Now clearly 50x is a huge factor. On the other hand this is Google. I understand that scaling a cloud infrastructure by big factor takes time, but it took about two weeks until Pokemon Go servers settled to deliver near 100% uptime.
The blog post gives some insight in what has caused the instability, but does not cover all issues. There was more to it than just scaling the server resources. The application logic for Pokemon Go runs on Google Container Engine (GKE) powered by the open source Kubernetes project.
Google Cloud and Niantic engineers had upgrade to a newer version of Google Container Engine that would allow for more than a thousand additional nodes to be added to its container cluster, in preparation for the launch in Japan.
Pokemon Go was the largest Kubernetes deployment on Google Container Engine ever. Due to the scale of the cluster and accompanying throughput, a multitude of bugs were identified, fixed and merged into the open source project.
Niantic and Google engineers also replaced the Network Load Balancer, deploying the newer and more sophisticated HTTP/S Load Balancer in its place. The HTTP/S Load Balancer is a global system tailored for HTTPS traffic, offering far more control, faster connections to users and higher throughput overall.
Since the launch in Japan, Pokemon Go servers have been up for the most time. A DDOS attack on July 18 has knocked out the service, but since then there are no reports that hackers have been able to take Pokemon Go down despite threats.
Pokemon Go appears to have a state-of-the-art architecture that will be a solid basis for going forward. Why it takes Niantic now that long to bring back Pokemon tracking is unclear.
Now the question is if the Google Cloud can make Pokemon Go also secure. It is actually essential for Google Cloud that the upcoming new encryption is holding up against the 3rd party developers.
The blog post by Luke Stone, Director of Customer Reliability Engineering has not too many technical insights, but gives some idea of what has been going on behind the scenes during the massive launch of Pokemon Go.

**********

» TASK SET
- a) In the passage about Pokemon Go's servers, how long did it take for the servers to reach near 100% uptime?
- b) Reproduce word for word the portion of the passage about Pokemon Go's servers from "Since the launch" to "tracking is unclear.".
Rely solely on the passage about Pokemon Go's servers.

**********

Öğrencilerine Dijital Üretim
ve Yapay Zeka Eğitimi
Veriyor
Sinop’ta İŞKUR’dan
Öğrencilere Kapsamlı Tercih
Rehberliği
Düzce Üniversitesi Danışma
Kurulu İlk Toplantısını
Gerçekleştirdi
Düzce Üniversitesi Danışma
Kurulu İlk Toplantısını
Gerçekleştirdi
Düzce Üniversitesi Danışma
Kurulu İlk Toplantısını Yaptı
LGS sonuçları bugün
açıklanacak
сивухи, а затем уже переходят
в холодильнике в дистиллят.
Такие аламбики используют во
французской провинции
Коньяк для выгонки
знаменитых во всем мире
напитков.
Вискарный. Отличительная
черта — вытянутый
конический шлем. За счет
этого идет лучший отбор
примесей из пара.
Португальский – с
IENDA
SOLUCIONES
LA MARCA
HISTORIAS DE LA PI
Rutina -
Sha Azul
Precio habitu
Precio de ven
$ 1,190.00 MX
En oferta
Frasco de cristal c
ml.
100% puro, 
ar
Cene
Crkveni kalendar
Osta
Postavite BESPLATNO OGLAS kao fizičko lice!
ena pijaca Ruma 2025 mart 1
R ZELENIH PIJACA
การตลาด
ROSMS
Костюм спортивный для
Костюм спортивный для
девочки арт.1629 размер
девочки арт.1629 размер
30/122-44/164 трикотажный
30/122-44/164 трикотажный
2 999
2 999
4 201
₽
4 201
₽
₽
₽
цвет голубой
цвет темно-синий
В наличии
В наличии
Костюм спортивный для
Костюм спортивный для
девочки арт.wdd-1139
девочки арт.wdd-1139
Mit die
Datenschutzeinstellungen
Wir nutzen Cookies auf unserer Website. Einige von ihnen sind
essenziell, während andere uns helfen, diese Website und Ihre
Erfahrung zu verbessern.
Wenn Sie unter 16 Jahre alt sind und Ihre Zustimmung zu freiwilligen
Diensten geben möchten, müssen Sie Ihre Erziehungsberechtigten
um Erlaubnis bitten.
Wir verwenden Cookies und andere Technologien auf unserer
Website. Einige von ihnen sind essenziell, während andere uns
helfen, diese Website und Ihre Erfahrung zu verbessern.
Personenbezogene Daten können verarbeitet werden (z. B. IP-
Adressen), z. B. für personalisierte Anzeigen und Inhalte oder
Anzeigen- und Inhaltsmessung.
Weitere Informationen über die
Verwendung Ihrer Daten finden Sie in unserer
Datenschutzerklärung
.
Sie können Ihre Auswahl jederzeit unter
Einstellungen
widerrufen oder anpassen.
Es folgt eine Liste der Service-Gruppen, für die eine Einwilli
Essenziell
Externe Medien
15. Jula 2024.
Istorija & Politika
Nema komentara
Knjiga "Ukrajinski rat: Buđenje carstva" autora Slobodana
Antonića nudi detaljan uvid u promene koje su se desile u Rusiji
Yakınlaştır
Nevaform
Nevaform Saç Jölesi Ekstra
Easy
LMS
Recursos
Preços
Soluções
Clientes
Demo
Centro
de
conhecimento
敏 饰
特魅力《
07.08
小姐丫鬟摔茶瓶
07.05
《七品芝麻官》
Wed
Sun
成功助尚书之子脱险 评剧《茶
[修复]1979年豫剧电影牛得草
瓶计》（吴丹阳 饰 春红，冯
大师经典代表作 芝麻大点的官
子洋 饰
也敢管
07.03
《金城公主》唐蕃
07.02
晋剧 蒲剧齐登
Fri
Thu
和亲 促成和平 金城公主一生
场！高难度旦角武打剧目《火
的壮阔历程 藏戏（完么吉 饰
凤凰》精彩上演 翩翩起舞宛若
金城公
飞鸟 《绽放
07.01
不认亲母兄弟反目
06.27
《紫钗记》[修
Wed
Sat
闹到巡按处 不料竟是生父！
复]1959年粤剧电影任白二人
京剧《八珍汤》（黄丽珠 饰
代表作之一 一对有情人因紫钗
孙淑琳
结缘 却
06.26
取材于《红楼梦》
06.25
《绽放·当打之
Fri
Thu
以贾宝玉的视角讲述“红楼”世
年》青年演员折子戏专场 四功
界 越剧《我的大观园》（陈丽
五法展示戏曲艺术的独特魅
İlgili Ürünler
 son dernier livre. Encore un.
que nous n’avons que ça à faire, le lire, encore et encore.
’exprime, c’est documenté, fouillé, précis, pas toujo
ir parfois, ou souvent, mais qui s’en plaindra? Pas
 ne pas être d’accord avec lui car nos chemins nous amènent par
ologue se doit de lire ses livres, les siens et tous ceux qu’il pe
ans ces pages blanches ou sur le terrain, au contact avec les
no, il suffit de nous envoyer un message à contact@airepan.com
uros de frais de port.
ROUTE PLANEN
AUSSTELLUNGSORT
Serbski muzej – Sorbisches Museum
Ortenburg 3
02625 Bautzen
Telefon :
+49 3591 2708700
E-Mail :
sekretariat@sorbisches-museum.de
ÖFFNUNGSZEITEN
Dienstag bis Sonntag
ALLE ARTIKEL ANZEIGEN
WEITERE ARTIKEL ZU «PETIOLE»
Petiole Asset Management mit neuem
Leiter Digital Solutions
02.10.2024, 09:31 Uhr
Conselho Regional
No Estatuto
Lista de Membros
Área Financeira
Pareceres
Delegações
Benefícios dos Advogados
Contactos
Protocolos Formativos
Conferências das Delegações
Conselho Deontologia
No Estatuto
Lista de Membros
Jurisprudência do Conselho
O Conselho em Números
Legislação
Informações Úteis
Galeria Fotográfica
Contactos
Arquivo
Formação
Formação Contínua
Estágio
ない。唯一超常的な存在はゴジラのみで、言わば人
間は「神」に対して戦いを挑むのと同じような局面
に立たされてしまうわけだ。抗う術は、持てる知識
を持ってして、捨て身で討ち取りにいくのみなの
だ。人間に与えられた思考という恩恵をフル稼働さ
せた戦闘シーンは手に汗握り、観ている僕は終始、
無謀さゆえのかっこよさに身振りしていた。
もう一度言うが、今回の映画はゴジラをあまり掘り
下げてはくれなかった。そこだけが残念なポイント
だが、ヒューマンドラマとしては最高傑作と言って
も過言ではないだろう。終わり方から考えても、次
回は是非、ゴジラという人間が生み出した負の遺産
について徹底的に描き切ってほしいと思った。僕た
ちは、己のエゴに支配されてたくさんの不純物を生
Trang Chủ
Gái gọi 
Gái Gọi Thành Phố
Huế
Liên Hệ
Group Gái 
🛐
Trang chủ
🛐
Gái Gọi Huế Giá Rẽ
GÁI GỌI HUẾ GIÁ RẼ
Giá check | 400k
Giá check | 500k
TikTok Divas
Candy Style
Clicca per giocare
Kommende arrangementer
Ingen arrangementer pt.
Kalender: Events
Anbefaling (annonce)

**********

» ANSWERS BY ITEM NUMBER
- a) About two weeks.

- b)
Since the launch in Japan, Pokemon Go servers have been up for the most time. A DDOS attack on July 18 has knocked out the service, but since then there are no reports that hackers have been able to take Pokemon Go down despite threats.
Pokemon Go appears to have a state-of-the-art architecture that will be a solid basis for going forward. Why it takes Niantic now that long to bring back Pokemon tracking is unclear.